Originally, one of our hypotheses was maybe it's because of this terrible UI. There's too many things and decisions for them to make. So we brought them through the lab, and we got a bunch of studies done.
Then when we shipped it, we actually took the feedback and the qualitative analysis that we got from the forums, from the bugs that were filed, and we incorporated it into iterative development to make multiple different visualizations over time. We shipped them one after the other, and we were looking and measuring how our actual conversion improved over time.
That was an important learning for us because what we found was that it wasn't a linear progression. Sometimes we made a step forward, sometimes we made a step back, but the goal was constantly looking at how we're going to improve this specific design, sprint over sprint, because it's not done. Just because we shipped it doesn't mean it's as good as it can be.

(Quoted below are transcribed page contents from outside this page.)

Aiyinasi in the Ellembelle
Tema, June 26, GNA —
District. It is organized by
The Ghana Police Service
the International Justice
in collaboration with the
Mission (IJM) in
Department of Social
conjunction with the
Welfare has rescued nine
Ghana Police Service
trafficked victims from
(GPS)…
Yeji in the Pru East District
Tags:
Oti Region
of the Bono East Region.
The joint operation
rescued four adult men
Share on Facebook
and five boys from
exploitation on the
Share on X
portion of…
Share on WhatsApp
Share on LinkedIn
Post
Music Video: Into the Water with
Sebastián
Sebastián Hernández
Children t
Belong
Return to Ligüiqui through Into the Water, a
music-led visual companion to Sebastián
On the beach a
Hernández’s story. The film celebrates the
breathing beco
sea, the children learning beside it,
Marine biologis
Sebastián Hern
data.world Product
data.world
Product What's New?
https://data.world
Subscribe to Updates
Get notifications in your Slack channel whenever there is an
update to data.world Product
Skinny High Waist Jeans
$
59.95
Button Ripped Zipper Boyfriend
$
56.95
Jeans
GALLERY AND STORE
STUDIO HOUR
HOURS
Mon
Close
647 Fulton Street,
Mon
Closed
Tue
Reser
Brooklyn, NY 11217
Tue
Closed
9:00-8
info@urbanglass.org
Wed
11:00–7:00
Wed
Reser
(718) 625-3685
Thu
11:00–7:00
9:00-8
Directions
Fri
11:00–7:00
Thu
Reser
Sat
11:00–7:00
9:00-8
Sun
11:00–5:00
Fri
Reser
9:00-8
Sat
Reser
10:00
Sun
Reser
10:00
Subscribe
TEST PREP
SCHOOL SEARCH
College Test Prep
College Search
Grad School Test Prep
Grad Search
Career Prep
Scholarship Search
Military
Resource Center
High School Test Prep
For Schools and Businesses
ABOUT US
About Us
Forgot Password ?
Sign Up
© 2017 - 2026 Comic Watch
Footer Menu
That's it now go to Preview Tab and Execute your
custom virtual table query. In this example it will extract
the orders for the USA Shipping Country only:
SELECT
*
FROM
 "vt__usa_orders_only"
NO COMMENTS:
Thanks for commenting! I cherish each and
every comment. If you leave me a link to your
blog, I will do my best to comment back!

We now are starting to leave room in design where once you ship it, you're not off to the races to the next thing. I might have 10 people on my team, and I might have two people allocated to responding purely to feedback for the next one or two sprints after I ship so that I can actually have room in my planning for doing this kind of build, measure, learn.
So that was a quick lap around some of the ways we actually are bringing user feedback from the lab, as well as our build, measure, learn, into our daily environment.
One of the calls to action I wanted to call out was the DevOps assessment. If you go over to our booth, where you can learn more about this. I'll be at booth 206 after this if you have any more questions, but we have about three minutes left, so I might as well open it up now.
Q&A
Any questions from the room?
Quiet audience. I know it's the end of the day. Yes.
Q: So you mentioned the one site, usertesting.com, right?
A: So the two sites that we've used for broader user testing are usertesting.com and UserZoom. They're third-party services. They're paid services, and we use them quite extensively. We've actually found it's much cheaper to bring people there than it is to pay somebody 100, 150 bucks to come in the lab for an hour-long study.
Other questions?
Wow, finished with three minutes to spare. All right, I'll be around if there's any questions. Thank you very much for your time, and enjoy the last part of the conference.